|
|
|
|
|
by justinlloyd
1280 days ago
|
|
I was playing Diablo 3 one evening (I use my real name), and the guy who I was grouped with was streaming on Twitch. Reasonably big name streamer. He looked up my name, found my personal resume website, played the small game on there. His viewers play the game. It is just some super simple stupid little space invaders game. Next day I wake up to several hundred emails in my inbox from various people just randomly talking about game dev and software development. Several trolls of course. Couple of "are you interested in a job?" pings. An interesting phenomenon. |
|
It's important that it's authentic though as people can see right through someone's BS. In your situation you were simply playing a game you liked, which is about as authentic as it gets. There are a lot of people out there grinding away at something they don't necessarily enjoy, for the end goal of making money or success, which sounds terrible to me. I'd much rather grind away at something I truly enjoyed and where it's a win/win whether success comes with it or not.

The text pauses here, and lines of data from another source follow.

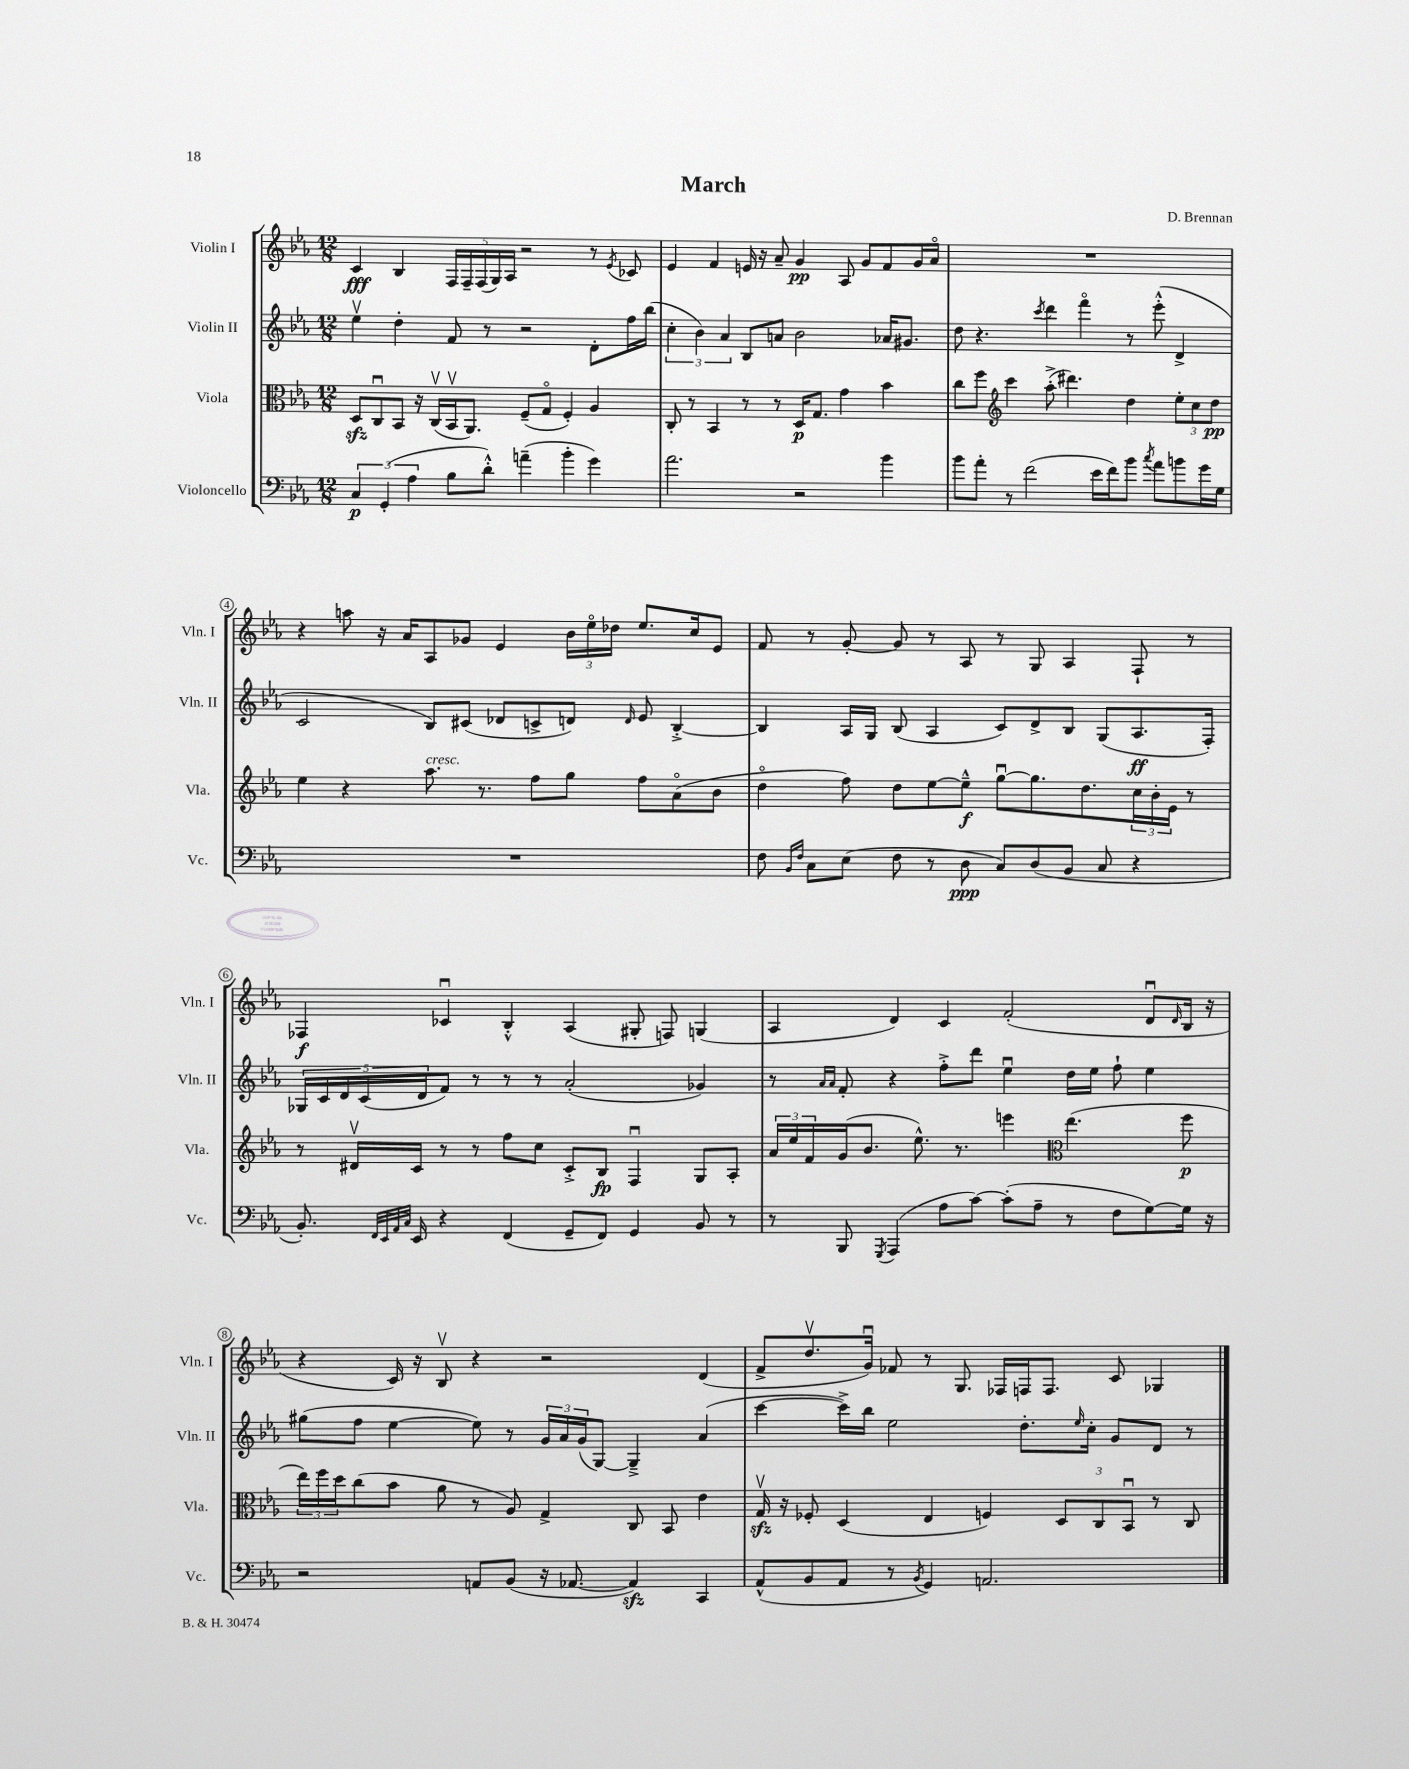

**kern	**kern	**kern	**kern
*staff4	*staff3	*staff2	*staff1
*clefF4	*clefC3	*clefG2	*clefG2
*k[b-e-a-]	*k[b-e-a-]	*k[b-e-a-]	*k[b-e-a-]
*M12/8	*M12/8	*M12/8	*M12/8
6C/	8D/L	4ee-v\	4c/
.	8Cu/	.	.
(6GG'/	.	.	.
.	8BB-/J	4dd'\	4B-/
6A-\	.	.	.
.	16r	.	.
.	(16Cv/LL	.	.
8B-\L	16BB-v/J	8f/	20F/LL
.	.	.	20F~/
.	8.AA-/J)	.	.
.	.	.	(20F/
8d'^^\J)	.	8r	.
.	.	.	20G/)
.	.	.	20A-/JJ
(4a~\	(8F~/L	2r	2r
.	8Go/J	.	.
4b-'\	4F'/)	.	.
4g\)	4A-/	8d'\L	8r
.	.	.	8qe-/
.	.	16ff\L	8c-/
.	.	(16bb-\JJ	.
=	=	=	=
2.a-\	8C'/	6cc'\	4e-/
.	8r	.	.
.	.	6b-\)	.
.	4BB-/	.	4f/
.	.	6a-/	.
.	8r	8B-/L	16e/
.	.	.	16r
.	8r	8a/J	8a-~/
2r	16D/LK	2b-\	4g/
.	8.G/J	.	.
.	4g\	.	8A-/
.	.	.	8g/L
4b-\	4b-\	16a-/LK	8f/
.	.	8.g#/J	.
.	.	.	16g/L
.	.	.	16a-o/JJ
=	=	=	=
8b-\L	8cc\L	8dd\	1.r
8a-'\J	8ff\J	4.r	.
*	*clefG2	*	*
8r	4ccc\	.	.
(2f\	.	.	.
.	.	8qccc/	.
.	(8aa-'^\	4ddd\	.
.	4.ddd#\)	.	.
.	.	4fffo\	.
16e-\LL	.	.	.
16f\J)	.	.	.
8b-\J	4dd\	8r	.
8qcc/	.	.	.
8a-\L	.	(8eee-'^^\	.
8b\	12ee-'\L	4d^/	.
.	12cc\	.	.
16g\L	.	.	.
.	12dd\J	.	.
16G\JJ	.	.	.
=	=	=	=
1.r	4ee-\	2c/	4r
.	4r	.	8aa\
.	.	.	16r
.	.	.	16a-/LK
.	8.aa-\	8B-/L)	8A-/
.	.	(8c#/J	8g-/J
.	8.r	.	.
.	.	8d-/L	4e-/
.	8ff\L	8c^/	.
.	8gg\J	8d/J)	24b-\LL
.	.	.	24ee-o\
.	.	.	24dd-\JJ
.	.	16qqd/	.
.	8ff\L	8e-/	8.ee-/L
.	(8a-o\	[4B-'^/	.
.	.	.	16cc/k
.	8b-\J	.	8e-/J
=	=	=	=
8F\	4ddo\	4B-/]	8f/
16qqBB-/LL	.	.	.
16qqF/JJ	.	.	.
8C\L	.	.	8r
(8E-\J	8ff\)	16A-/LL	[8g'/
.	.	16G/JJ	.
8F\	8dd\L	(8B-/	8g/]
8r	[8ee-\	4A-/	8r
8D\	8ee-~^^\]J	.	8A-/
8C/L)	[8ggu\L	8c/L)	8r
(8D/	8.gg\]	8d^/	8G/
8BB-/J	.	8B-/J	4A-/
.	8.dd\	.	.
8C/	.	(8G/L	.
4r	24cc\L	8.A-/	8F`/
.	24b-'\	.	.
.	24e-\JJ	.	.
.	8r	.	8r
.	.	16F'/Jk)	.
=	=	=	=
8.BB-'/)	8r	20G-/LL	4F-/
.	.	20c/	.
.	.	20d/	.
.	16d#v/LL	.	.
.	.	(20c/	.
32qqFF/LLL	.	.	.
32qqEE-/	.	.	.
32qqAA-/	.	.	.
32qqC/JJJ	.	.	.
16EE-/	16c/JJ	.	.
.	.	20d/J	.
4r	8r	8f/J)	4c-u/
.	8r	8r	.
(4FF/	8ff\L	8r	4B-'^^/
.	8cc\J	8r	.
8GG~/L	8c'^/L	(2a-'/	(4A-/
8FF/J)	8B-/J	.	.
4GG/	4Fu/	.	8G#'/
.	.	.	8F/)
8BB-/	8G/L	4g-/)	(4G/
8r	8A-'/J	.	.
=	=	=	=
8r	24a-/LL	8r	4A-/
.	24ee-/	.	.
.	24f/	.	.
.	.	16qqa-/LL	.
.	.	16qqa-/JJ	.
8BBB-/	(16g/J	8f'/	.
.	8.b-/J	.	.
8qGGG/	.	.	.
(4AAA-/	.	4r	4d/)
.	8.ee-^^\)	.	.
8A-\L	.	8ff'^\L	4c/
.	8.r	.	.
[8c\J)	.	8ddd\J	.
(8c'\]L	4eee\	4ee-u\	(2f'/
8A-~\J	.	.	.
*	*clefC3	*	*
8r	(4.ee-\	16dd\LL	.
.	.	16ee-\JJ	.
8F\L	.	8ff`\	.
[8G\)	.	4ee-\	8du/L
.	.	.	16qqd/
16G\]Jk	8ff\	.	16B-/Jk
16r	.	.	16r
=	=	=	=
2r	24ee-\LL)	(8gg#\L	4r
.	24ff\	.	.
.	24dd\J	.	.
.	(8cc\	8ff\J	.
.	8b-\J	[4ee-\	16c/)
.	.	.	16r
.	8a-\	.	8B-v/
8AA/L	8r	8ee-\])	4r
(8BB-/J	8A-/)	8r	.
16r	4G^/	24g/LL	2r
.	.	24a-/	.
[8.AA-/	.	.	.
.	.	(24g/J	.
.	.	[8G/J)	.
4AA-/])	8C/	4G~^/]	.
.	8BB-/	.	.
4CC/	4e-\	(4a-/	(4d/
=	=	=	=
(8AA-^^/L	16Gv/	[4ccc\	8f^/L
.	16r	.	.
8BB-/	8F-'/	.	8.ddv/
8AA-/J	(4D/	16ccc^\]LL)	.
.	.	16bb-\JJ	16gu/Jk)
8r	.	2ee-\	8f-/
8qBB-/	.	.	.
4GG/)	4E-/	.	8r
.	.	.	8.G/
2.AA/	4F/)	.	.
.	.	.	16F-/LL
.	.	8.dd'\L	16F/J
.	.	.	8.F/J
.	12D/L	.	.
.	.	16qqee-/	.
.	.	16cc'\Jk	.
.	12C/	.	.
.	.	8g/L	8c/
.	12BB-u/J	.	.
.	8r	8d/J	4G-/
.	8C/	8r	.
==	==	==	==
*-	*-	*-	*-
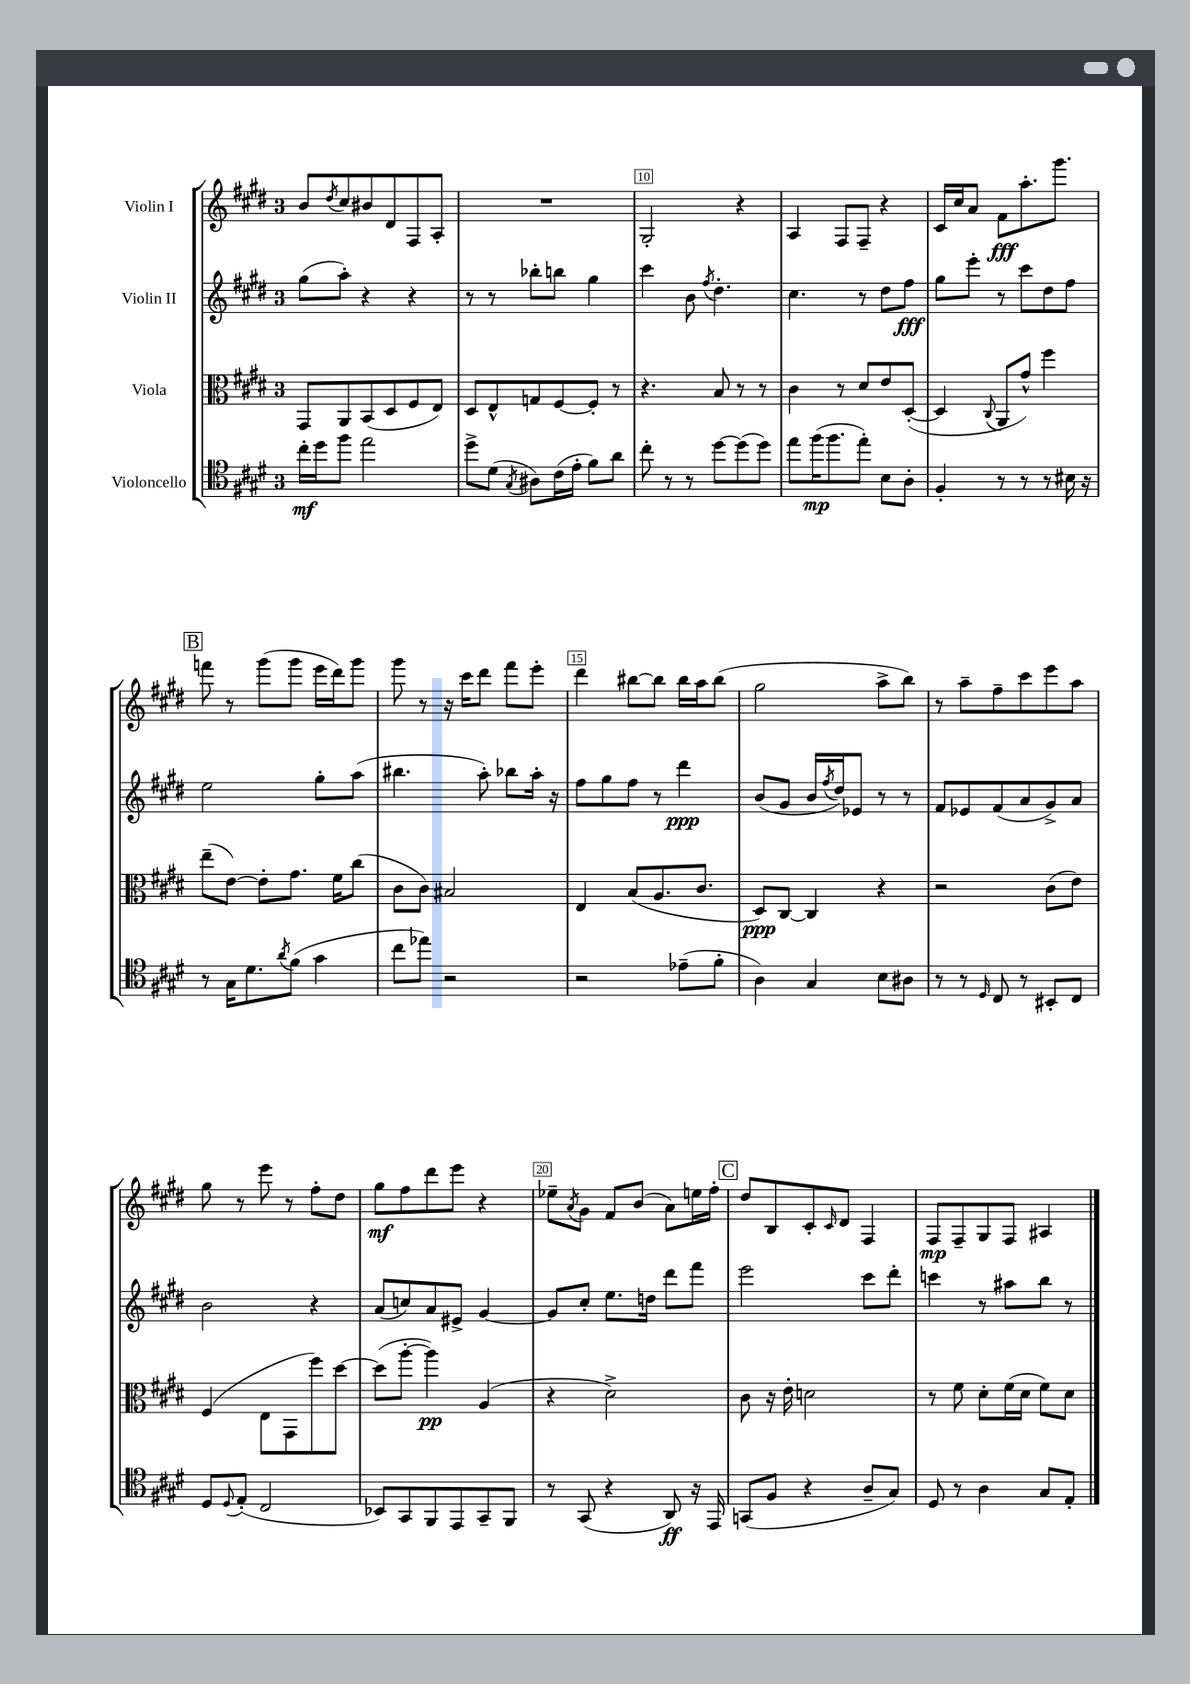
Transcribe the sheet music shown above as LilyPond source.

<<
\new StaffGroup <<
\new Staff = "s0" \with { instrumentName = "Violin I" } {
    \clef treble \key e \major \once \override Staff.TimeSignature.style = #'single-digit \time 3/4
    b'8 \acciaccatura { dis''8 } cis''8 bis'8 dis'8 fis8 a8-. |
    R2. |
    gis2-. r4 |
    a4 fis8 fis8-- r4 |
    cis'16 cis''16 a'8 fis'8\fff a''8.-. gis'''8. |
    \mark \markup { \box "B" } f'''8 r8 gis'''8( gis'''8 e'''16 dis'''16) gis'''8 |
    gis'''8 r8 r16 cis'''16 dis'''8 fis'''8 e'''8-. |
    dis'''4 bis''8~ bis''8 bis''16 a''16 bis''8( |
    gis''2 a''8-> b''8) |
    r8 a''8-- fis''8-- cis'''8 e'''8 a''8 |
    gis''8 r8 e'''8 r8 fis''8-. dis''8 |
    gis''8\mf fis''8 dis'''8 e'''8 r4 |
    ees''8-- \acciaccatura { a'8 } gis'8 fis'8 b'8( a'8) e''16 fis''16-. |
    \mark \markup { \box "C" } dis''8 b8 cis'8-. \grace { cis'16 } dis'8 fis4 |
    fis8\mp fis8-- gis8 fis8 ais4 \bar "|." |
}
\new Staff = "s1" \with { instrumentName = "Violin II" } {
    \clef treble \key e \major \once \override Staff.TimeSignature.style = #'single-digit \time 3/4
    gis''8( a''8-.) r4 r4 |
    r8 r8 bes''8-. b''8 gis''4 |
    cis'''4 b'8 \acciaccatura { fis''8 } dis''4.-. |
    cis''4. r8 dis''8 fis''8\fff |
    gis''8 e'''8-. r8 cis'''8 dis''8 fis''8 |
    \mark \markup { \box "B" } e''2 gis''8-. a''8( |
    bis''4. a''8-.) bes''8 a''16-. r16 |
    fis''8 gis''8 fis''8 r8 dis'''4\ppp |
    b'8( gis'8 b'16 \acciaccatura { fis''8 } dis''16) ees'8 r8 r8 |
    fis'8 ees'8 fis'8( a'8 gis'8->) a'8 |
    b'2 r4 |
    a'8( c''8) a'8 eis'8-> gis'4~ |
    gis'8 cis''8-. e''8. d''16 dis'''8 fis'''8 |
    \mark \markup { \box "C" } e'''2 cis'''8 dis'''8-. |
    c'''4 r8 ais''8 b''8 r8 \bar "|." |
}
\new Staff = "s2" \with { instrumentName = "Viola" } {
    \clef alto \key e \major \once \override Staff.TimeSignature.style = #'single-digit \time 3/4
    gis,8 a,8 b,8( dis8 fis8 e8) |
    dis8 e8-^ g8 fis8~ fis8-. r8 |
    r4. b8 r8 r8 |
    cis'4 r8 dis'8 e'8 dis8~-.( |
    dis4 \appoggiatura { cis8 } a,8 gis'8-^) fis''4 |
    \mark \markup { \box "B" } e''8--( e'8~) e'8-. gis'8. fis'16 cis''8( |
    cis'8 cis'8) bis2 |
    e4 b8( a8. cis'8. |
    dis8\ppp) cis8~ cis4 r4 |
    r2 cis'8( e'8) |
    fis4( e8 gis,8 fis''8) dis''8~ |
    dis''8( a''8~-. a''4\pp) a4( |
    r4 dis'2->) |
    \mark \markup { \box "C" } cis'8 r16 e'16-. d'2 |
    r8 fis'8 dis'8-. fis'16( dis'16 fis'8) dis'8 \bar "|." |
}
\new Staff = "s3" \with { instrumentName = "Violoncello" } {
    \clef tenor \key e \major \once \override Staff.TimeSignature.style = #'single-digit \time 3/4
    cis''16-.\mf dis''16 fis''8 e''2 |
    dis''8-> dis'8( \acciaccatura { gis8 } ais8) cis'16( e'16-. fis'8) a'8 |
    cis''8-. r8 r8 dis''8~ dis''8( dis''8) |
    e''8 fis''16\mp( fis''8. e''8-.) b8 a8-. |
    fis4-. r8 r8 r8 bis16 r16 |
    \mark \markup { \box "B" } r8 gis16 dis'8. \acciaccatura { a'8 } fis'8( gis'4 |
    cis''8 ees''8) r2 |
    r2 ees'8--( fis'8-. |
    a4) gis4 b8 ais8 |
    r8 r8 \grace { dis16 } cis8 r8 bis,8-. cis8 |
    dis8 \appoggiatura { dis8 } e8-.( cis2 |
    bes,8) gis,8 fis,8 e,8 gis,8-- fis,8 |
    r8 gis,8( r4 a,8\ff) r16 e,16 |
    \mark \markup { \box "C" } g,8( fis8 r4 a8-- gis8) |
    dis8 r8 a4 gis8 e8-. \bar "|." |
}
>>
>>
\layout { \context { \Score currentBarNumber = #8 \override BarNumber.break-visibility = ##(#f #t #t) barNumberVisibility = #(every-nth-bar-number-visible 5) \override BarNumber.stencil = #(make-stencil-boxer 0.1 0.3 ly:text-interface::print) } }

In my younger and very introverted days I accidentally figured this phenom out. I was on a BBS site for a couple years, just hanging out with people with the same interest (motorcycle riding/racing). This led to IRL meetups, which led to me riding for a professional motorcycle racing team, where I lived my dream racing fully built Superbikes for several years. There was some luck involved of course, but it would have never happened if I hadn't participated authentically on some random website.
Since learning this important life lesson I've applied the same philosophy to my professional life. At this point I've had enough "lucky" situations happen where it's affirmed my opinion of statistics at play.